Trygve Slagsvold Vedum, the finance minister of Norway, has suggested the government abolish a scheme that allows crypto data centers to pay a reduced rate on electricity.
In an Oct. 6 announcement, the government of Norway proposed that data centers operating in the country be subject to the same electricity tax rates as other industries, representing a potential change in policy for Bitcoin (BTC) miners. According to the government, the reduced rate should be phased out as the demand for electricity was rising in certain areas.
“We are in a completely different situation in the power market now than when the reduced rate for data centers was introduced in 2016,” said the finance minister. “In many places, the power supply is now under pressure, which causes prices to rise. At the same time, we are seeing an increase in cryptocurrency mining in Norway.
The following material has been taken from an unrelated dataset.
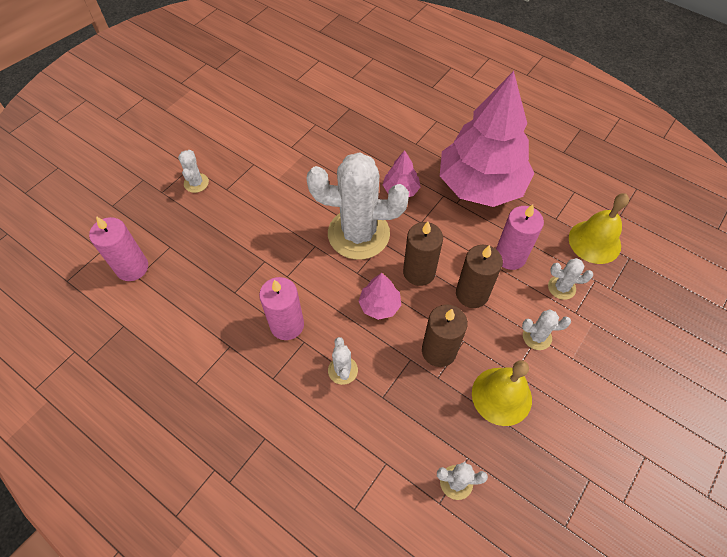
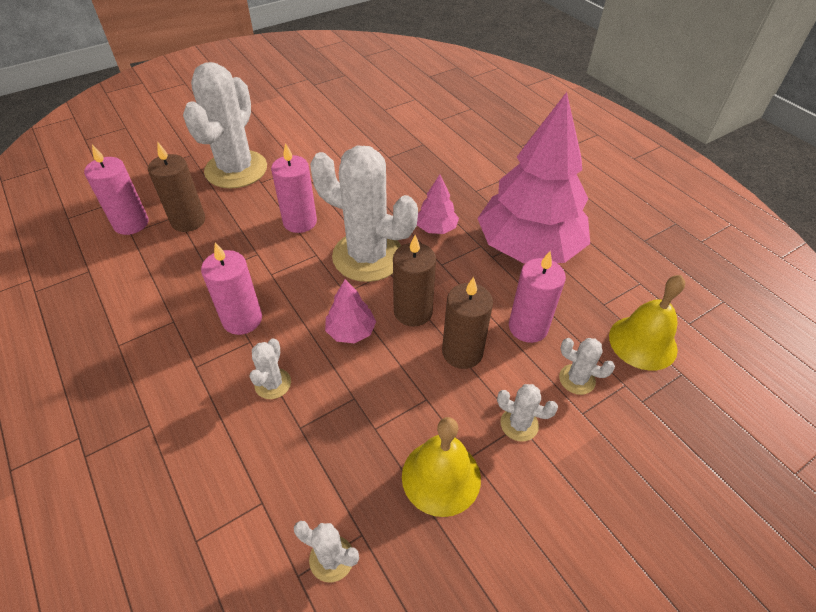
camera: 20 degrees right, 10 degrees down
(196, 183) = (236, 169): white cactus -> white cactus, size x2.36
(284, 219) = (300, 222): none -> pink candle
(439, 351) = (391, 400): brown candle -> brown candle (188, 221)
We need this power for the community.”
In May, Norway’s Parliament rejected a proposal to ban crypto mining first introduced by the country’s Red Party. Jaran Mellerud, an analyst at Arcane Research, told Cointelegraph at the time that Norway’s political parties would “likely make one more attempt at increasing the power tax specifically for miners” with an outright ban unlikely to happen.
Many BTC mining firms currently operate in Norway, using 100% renewable energy sources and contributing 0.74% of the global Bitcoin hash rate, according to data from the Cambridge Bitcoin Electricity Consumption Index. However, many residents of the Sortland municipality in the north of the country have complained about noise pollution from miners — echoing concerns from lawmakers in the United States.
The proposed elimination of the miner electricity tax rate came following Vedum’s presentation of Norway’s national budget for 2023. According to the finance minister, subjecting miners to standard electricity tax rates could bring in more than $14 million in revenue.